| Consigne écrite A |
Présentez sous forme de liste JSON de chaînes les lignes des données fournies, en partant de la première et en terminant par celle qui contient "Acessar meu curso", les deux incluses. Chaque ligne devient une chaîne, et les lignes vides sont omises.

– I Présentation de Danielle Pister-Lopez auteur de l’article
Née à Oran, Danielle Pister-Lopez est descendante de familles alsacienne et espagnole, certaines installées en Algérie depuis 1839. L’exode de juin 1962 lui fit quitter la terre de ses aïeux pour la Moselle. Elle a fait des études de Lettres à l’Université de Nancy II. Agrégée de Lettres modernes, Maître de conférences honoraire, de 2004 à 2010 elle a assuré les fonctions de directrice du département de Lettres modernes à l’Université Paul-Verlaine à Metz. Elle est également chargée de cours à l’Université de Luxembourg.
Ses recherches universitaires portent essentiellement sur la relation entre le domaine religieux et la pensée philosophique au XVIIIème siècle français. Elle a participé à de nombreuses conférences sur la littérature, à laquelle elle est arrivée par le biais de l’opéra. Outre ses publications, elle a édité les actes du colloque “L’image du prêtre dans la littérature classique aux XVIIème et XVIIIème siècles” (éditions Peter Lang, Berne).
Un intérêt plus particulier pour la musique et l’opéra lui fit publier une étude sur “L’opéra à Oran de 1830 à 1962”, dans la revue L’Algérianiste(N° 121 et 122 de mars et juin 2008). Camille Saint-Saëns a été aussi le sujet de plusieurs de ses conférences préparées avec son mari, Jean-Pierre Pister. Il faut noter que ce célèbre compositeur, mort à Alger en 1921, a fait plusieurs longs séjours sur la terre natale de Danielle Pister-Lopez. Il en parlait ainsi: “Ma douce Algérie, quelle volupté que celle de respirer le parfum de ses orangers!”. Sur cette terre qui lui inspira sa Suite Algérienne et son Concerto de piano L’Egyptien, il composa plusieurs de ses œuvres dont Sonate pour violoncelle et piano, Cyprès et Lauriers, Marche pour les Etudiants d’Alger, et les esquisses de trois grandes Sonates pour le hautbois, la clarinette et le basson.

| Données fournies |
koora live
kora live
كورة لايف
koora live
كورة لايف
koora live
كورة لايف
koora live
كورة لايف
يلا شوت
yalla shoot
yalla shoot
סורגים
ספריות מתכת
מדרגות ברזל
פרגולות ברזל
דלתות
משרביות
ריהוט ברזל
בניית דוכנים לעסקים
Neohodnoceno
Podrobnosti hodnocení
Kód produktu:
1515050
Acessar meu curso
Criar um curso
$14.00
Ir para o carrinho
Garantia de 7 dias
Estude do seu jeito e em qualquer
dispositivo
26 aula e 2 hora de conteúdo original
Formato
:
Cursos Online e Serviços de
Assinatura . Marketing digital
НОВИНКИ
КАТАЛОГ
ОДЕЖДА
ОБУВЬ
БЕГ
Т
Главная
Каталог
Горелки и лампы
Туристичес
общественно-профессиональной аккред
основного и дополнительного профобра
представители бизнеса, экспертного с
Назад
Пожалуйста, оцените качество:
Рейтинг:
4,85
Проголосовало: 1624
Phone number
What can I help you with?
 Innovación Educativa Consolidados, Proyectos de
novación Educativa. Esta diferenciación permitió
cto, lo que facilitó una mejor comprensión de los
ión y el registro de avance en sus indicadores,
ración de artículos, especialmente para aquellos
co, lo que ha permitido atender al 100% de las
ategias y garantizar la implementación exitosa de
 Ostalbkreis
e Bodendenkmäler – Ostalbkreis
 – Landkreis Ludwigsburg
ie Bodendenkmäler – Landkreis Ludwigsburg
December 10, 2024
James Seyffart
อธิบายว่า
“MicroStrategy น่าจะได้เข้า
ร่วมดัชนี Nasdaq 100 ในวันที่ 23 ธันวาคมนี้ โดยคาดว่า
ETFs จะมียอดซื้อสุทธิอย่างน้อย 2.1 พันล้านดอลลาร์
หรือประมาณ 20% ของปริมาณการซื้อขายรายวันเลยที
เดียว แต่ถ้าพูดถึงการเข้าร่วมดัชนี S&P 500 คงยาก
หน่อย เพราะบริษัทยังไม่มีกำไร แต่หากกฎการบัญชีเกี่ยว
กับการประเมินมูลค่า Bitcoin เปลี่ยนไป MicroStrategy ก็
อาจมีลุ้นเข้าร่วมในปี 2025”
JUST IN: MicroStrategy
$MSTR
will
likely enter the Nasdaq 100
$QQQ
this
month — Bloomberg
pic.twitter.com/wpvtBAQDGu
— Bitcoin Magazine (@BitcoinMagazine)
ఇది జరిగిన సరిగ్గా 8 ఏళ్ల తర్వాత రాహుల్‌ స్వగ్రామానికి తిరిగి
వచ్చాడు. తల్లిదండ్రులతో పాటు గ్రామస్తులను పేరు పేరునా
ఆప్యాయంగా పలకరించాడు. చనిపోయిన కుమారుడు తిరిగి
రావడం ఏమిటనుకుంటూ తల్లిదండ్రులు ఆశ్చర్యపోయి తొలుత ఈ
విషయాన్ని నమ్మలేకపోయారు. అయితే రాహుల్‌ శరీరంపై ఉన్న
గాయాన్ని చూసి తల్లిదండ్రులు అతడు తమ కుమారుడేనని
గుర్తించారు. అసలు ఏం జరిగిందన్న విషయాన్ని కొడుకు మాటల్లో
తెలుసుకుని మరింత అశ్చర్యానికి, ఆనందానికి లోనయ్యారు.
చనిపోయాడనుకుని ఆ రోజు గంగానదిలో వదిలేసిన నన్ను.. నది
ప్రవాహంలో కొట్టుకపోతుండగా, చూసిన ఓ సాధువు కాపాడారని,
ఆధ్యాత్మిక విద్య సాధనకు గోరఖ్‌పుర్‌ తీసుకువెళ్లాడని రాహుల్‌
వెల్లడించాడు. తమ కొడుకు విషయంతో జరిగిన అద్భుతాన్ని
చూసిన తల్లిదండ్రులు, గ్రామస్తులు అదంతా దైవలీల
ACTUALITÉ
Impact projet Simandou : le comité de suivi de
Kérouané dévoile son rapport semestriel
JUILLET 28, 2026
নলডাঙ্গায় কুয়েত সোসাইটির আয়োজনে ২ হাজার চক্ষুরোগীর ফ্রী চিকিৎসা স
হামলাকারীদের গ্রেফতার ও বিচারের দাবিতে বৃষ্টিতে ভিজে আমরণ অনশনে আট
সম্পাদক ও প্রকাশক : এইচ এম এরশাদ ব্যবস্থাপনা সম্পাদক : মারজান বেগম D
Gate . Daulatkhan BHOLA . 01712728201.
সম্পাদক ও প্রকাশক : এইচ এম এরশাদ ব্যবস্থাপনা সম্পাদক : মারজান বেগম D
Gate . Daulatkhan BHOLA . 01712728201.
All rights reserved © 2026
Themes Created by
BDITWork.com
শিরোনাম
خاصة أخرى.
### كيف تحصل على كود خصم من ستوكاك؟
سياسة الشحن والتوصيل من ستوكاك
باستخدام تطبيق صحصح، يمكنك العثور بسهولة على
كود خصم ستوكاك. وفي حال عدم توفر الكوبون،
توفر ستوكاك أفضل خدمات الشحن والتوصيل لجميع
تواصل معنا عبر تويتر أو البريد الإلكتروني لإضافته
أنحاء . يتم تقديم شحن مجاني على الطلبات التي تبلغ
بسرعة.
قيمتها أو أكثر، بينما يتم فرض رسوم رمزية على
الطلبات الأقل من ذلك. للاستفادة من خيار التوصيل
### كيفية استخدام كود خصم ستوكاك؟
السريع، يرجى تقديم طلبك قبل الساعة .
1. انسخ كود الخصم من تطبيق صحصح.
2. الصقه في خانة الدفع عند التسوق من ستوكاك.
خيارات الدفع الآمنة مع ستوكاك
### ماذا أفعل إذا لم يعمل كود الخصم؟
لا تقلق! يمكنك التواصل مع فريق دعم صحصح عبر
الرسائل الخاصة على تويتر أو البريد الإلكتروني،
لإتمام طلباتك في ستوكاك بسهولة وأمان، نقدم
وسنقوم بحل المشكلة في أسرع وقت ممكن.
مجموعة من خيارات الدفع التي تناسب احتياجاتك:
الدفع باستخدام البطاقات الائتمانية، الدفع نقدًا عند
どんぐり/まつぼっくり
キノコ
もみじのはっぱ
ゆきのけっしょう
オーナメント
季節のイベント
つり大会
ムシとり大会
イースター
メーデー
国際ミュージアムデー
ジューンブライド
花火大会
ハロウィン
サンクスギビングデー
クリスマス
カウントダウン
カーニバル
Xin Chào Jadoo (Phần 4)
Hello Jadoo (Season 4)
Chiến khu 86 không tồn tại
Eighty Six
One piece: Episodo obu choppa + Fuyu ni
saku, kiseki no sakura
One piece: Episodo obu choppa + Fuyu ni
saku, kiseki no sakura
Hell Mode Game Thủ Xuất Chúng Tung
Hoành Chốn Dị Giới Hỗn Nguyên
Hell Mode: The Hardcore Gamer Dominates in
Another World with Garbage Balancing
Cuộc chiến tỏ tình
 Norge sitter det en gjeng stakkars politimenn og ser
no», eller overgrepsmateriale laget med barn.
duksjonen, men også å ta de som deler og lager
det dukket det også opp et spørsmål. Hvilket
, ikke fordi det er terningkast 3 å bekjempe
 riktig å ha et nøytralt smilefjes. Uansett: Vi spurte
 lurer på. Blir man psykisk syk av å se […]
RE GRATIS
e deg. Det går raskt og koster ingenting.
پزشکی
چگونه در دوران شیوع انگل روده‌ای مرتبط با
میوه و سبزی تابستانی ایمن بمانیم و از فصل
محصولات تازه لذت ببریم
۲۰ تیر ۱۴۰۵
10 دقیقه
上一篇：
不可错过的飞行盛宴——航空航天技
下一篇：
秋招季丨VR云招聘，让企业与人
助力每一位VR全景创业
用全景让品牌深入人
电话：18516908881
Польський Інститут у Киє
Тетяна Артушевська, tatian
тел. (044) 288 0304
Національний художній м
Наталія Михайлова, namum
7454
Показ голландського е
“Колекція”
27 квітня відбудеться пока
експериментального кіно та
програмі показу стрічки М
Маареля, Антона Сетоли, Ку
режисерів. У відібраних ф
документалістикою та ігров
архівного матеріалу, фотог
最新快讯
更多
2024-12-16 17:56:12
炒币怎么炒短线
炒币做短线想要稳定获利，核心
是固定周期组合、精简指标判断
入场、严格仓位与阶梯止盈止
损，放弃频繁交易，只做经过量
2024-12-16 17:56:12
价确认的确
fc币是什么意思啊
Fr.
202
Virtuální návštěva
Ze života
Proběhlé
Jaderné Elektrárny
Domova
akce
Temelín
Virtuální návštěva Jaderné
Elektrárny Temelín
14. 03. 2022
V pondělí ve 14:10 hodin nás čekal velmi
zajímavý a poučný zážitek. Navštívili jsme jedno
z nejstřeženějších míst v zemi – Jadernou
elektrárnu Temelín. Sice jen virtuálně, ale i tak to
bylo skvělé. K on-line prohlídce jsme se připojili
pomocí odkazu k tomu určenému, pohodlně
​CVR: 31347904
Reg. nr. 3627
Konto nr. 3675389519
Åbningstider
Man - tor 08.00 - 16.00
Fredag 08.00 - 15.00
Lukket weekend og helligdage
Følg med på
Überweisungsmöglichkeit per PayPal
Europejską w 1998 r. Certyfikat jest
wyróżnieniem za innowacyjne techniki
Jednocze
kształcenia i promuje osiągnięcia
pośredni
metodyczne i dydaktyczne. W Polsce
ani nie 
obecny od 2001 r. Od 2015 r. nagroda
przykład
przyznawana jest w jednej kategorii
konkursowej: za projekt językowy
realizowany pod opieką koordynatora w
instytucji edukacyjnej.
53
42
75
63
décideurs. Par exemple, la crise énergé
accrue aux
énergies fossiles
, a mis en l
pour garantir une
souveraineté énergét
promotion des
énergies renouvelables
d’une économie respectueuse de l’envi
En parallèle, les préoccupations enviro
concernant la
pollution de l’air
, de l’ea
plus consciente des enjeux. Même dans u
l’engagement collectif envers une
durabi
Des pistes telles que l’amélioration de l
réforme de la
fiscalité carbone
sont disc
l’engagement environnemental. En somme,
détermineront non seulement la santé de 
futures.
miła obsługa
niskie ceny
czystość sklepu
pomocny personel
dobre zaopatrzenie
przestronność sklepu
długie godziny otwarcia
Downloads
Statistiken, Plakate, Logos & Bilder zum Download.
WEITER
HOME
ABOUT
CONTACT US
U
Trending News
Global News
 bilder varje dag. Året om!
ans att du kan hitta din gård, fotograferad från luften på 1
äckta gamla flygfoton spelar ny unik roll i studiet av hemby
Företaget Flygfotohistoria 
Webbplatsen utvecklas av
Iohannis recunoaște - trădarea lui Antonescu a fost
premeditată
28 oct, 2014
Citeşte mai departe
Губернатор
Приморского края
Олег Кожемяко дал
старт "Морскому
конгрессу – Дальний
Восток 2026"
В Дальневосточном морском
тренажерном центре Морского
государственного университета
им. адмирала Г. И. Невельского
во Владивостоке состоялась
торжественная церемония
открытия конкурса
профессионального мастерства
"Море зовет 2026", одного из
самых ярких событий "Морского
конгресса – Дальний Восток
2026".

| Consigne écrite B |
Recopiez à l'identique le passage de l'extrait de page commençant par "Ses recherches universitaires" et se terminant par "Peter Lang, Berne).".

| Corrigé A |
[
  "koora live",
  "kora live",
  "كورة لايف",
  "koora live",
  "كورة لايف",
  "koora live",
  "كورة لايف",
  "koora live",
  "كورة لايف",
  "يلا شوت",
  "yalla shoot",
  "yalla shoot",
  "סורגים",
  "ספריות מתכת",
  "מדרגות ברזל",
  "פרגולות ברזל",
  "דלתות",
  "משרביות",
  "ריהוט ברזל",
  "בניית דוכנים לעסקים",
  "Neohodnoceno",
  "Podrobnosti hodnocení",
  "Kód produktu:",
  "1515050",
  "Acessar meu curso"
]

| Corrigé B |
Ses recherches universitaires portent essentiellement sur la relation entre le domaine religieux et la pensée philosophique au XVIIIème siècle français. Elle a participé à de nombreuses conférences sur la littérature, à laquelle elle est arrivée par le biais de l’opéra. Outre ses publications, elle a édité les actes du colloque “L’image du prêtre dans la littérature classique aux XVIIème et XVIIIème siècles” (éditions Peter Lang, Berne).